Stated problem —
Reproduce the rows below verbatim, starting with the first line and ending after the line that contains "locality: Between Pig".

Supplied material —
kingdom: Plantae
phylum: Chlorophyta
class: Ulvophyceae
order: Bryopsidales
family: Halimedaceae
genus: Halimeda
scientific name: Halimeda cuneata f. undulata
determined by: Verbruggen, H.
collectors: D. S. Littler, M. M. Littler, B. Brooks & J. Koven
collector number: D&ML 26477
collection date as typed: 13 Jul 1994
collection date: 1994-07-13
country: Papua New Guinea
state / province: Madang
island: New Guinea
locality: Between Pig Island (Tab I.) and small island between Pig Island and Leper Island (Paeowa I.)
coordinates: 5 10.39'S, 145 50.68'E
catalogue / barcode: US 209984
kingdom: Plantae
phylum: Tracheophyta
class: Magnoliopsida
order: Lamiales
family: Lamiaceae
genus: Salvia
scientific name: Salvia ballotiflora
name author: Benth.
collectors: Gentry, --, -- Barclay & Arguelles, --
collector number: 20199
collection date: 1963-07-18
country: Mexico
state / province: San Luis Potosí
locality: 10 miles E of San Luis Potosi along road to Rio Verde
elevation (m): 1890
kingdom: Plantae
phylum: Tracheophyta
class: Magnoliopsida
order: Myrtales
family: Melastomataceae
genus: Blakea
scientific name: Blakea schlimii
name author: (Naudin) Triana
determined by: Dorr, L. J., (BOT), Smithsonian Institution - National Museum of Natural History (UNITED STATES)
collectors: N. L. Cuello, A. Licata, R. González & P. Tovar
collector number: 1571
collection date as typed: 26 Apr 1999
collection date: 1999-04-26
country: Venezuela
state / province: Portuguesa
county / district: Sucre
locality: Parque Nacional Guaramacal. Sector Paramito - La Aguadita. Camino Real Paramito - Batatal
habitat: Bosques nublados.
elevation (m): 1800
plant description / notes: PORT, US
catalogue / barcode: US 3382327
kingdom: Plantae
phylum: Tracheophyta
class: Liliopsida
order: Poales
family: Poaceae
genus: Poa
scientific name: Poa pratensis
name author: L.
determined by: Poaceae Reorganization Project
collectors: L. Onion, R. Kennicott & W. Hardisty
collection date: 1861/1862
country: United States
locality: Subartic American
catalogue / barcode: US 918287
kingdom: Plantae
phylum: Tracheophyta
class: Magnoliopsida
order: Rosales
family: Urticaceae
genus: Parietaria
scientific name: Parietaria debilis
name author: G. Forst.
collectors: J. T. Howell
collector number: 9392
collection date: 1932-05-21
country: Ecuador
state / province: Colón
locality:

Result of this exercise —
kingdom: Plantae
phylum: Chlorophyta
class: Ulvophyceae
order: Bryopsidales
family: Halimedaceae
genus: Halimeda
scientific name: Halimeda cuneata f. undulata
determined by: Verbruggen, H.
collectors: D. S. Littler, M. M. Littler, B. Brooks & J. Koven
collector number: D&ML 26477
collection date as typed: 13 Jul 1994
collection date: 1994-07-13
country: Papua New Guinea
state / province: Madang
island: New Guinea
locality: Between Pig Island (Tab I.) and small island between Pig Island and Leper Island (Paeowa I.)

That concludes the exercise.